**Direction:**
Rewrite the lines of each row, putting "binomial name" wherever "scientific name" appears and keeping everything else the same. Omit the pictures.
# start of Material
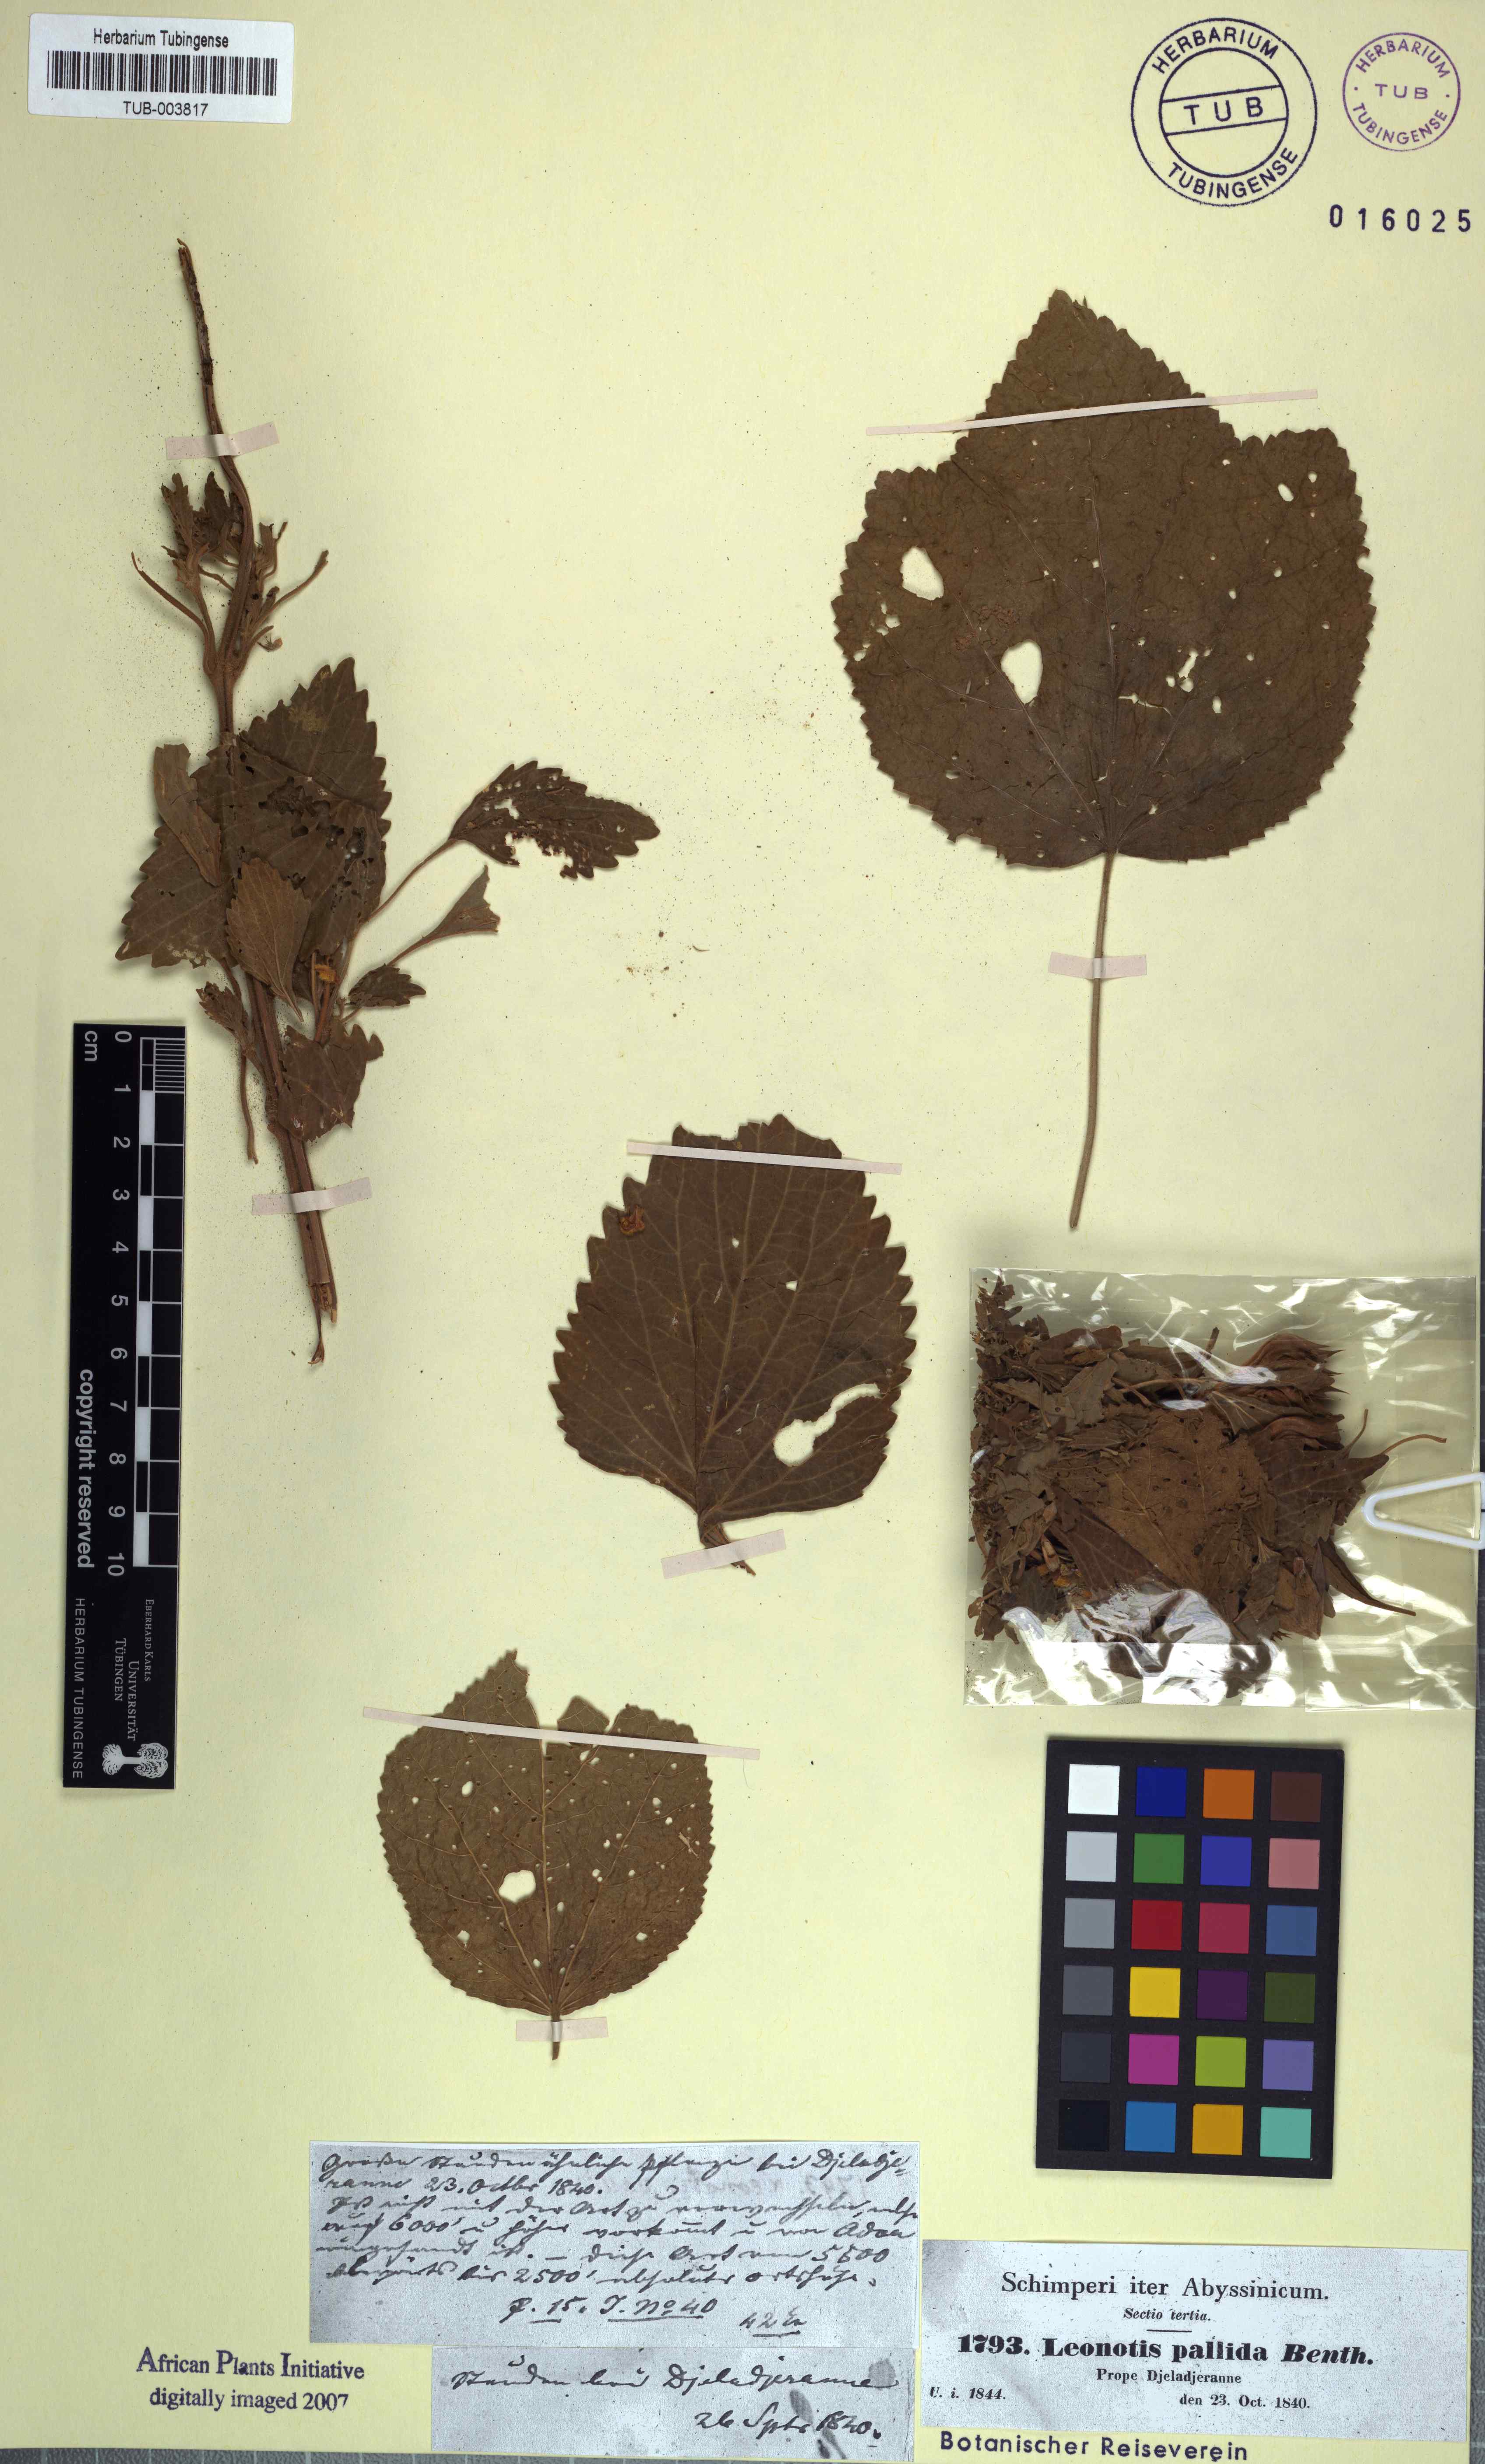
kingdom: Plantae
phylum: Tracheophyta
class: Magnoliopsida
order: Lamiales
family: Lamiaceae
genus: Leonotis
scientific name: Leonotis nepetifolia
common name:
# end of Material
**Task answer:**
kingdom: Plantae
phylum: Tracheophyta
class: Magnoliopsida
order: Lamiales
family: Lamiaceae
genus: Leonotis
binomial name: Leonotis nepetifolia
common name:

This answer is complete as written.